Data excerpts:
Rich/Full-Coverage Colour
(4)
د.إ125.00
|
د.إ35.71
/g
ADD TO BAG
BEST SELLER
--
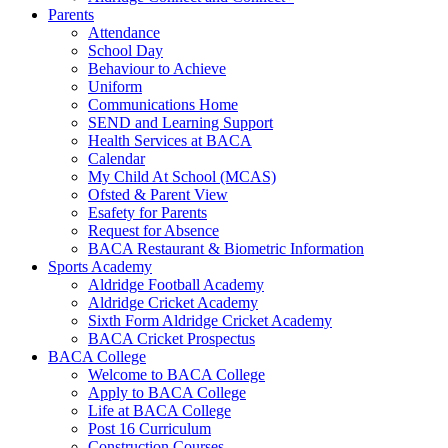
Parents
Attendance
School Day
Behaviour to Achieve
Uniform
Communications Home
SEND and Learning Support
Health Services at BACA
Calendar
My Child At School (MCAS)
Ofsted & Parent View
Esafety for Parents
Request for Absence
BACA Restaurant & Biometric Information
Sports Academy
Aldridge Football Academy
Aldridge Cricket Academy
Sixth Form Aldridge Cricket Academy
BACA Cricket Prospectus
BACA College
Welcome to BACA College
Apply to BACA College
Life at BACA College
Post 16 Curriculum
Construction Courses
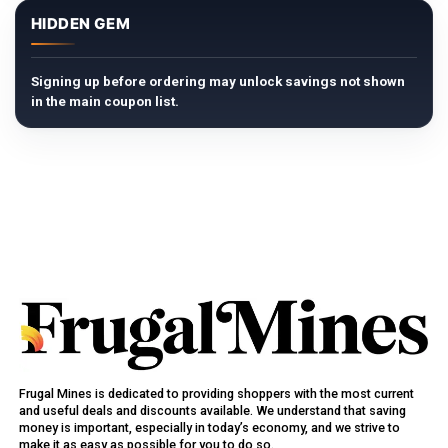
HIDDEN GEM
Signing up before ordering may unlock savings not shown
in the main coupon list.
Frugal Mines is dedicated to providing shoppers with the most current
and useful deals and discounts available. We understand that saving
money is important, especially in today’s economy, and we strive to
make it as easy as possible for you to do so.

Task item: Using the data above, transcribe exactly the lines between those containing "SEND and Learning Support" and "make it as easy as possible for you to do so.", inclusive, and leave every picture behind.

Problem solution:
SEND and Learning Support
Health Services at BACA
Calendar
My Child At School (MCAS)
Ofsted & Parent View
Esafety for Parents
Request for Absence
BACA Restaurant & Biometric Information
Sports Academy
Aldridge Football Academy
Aldridge Cricket Academy
Sixth Form Aldridge Cricket Academy
BACA Cricket Prospectus
BACA College
Welcome to BACA College
Apply to BACA College
Life at BACA College
Post 16 Curriculum
Construction Courses
HIDDEN GEM
Signing up before ordering may unlock savings not shown
in the main coupon list.
Frugal Mines is dedicated to providing shoppers with the most current
and useful deals and discounts available. We understand that saving
money is important, especially in today’s economy, and we strive to
make it as easy as possible for you to do so.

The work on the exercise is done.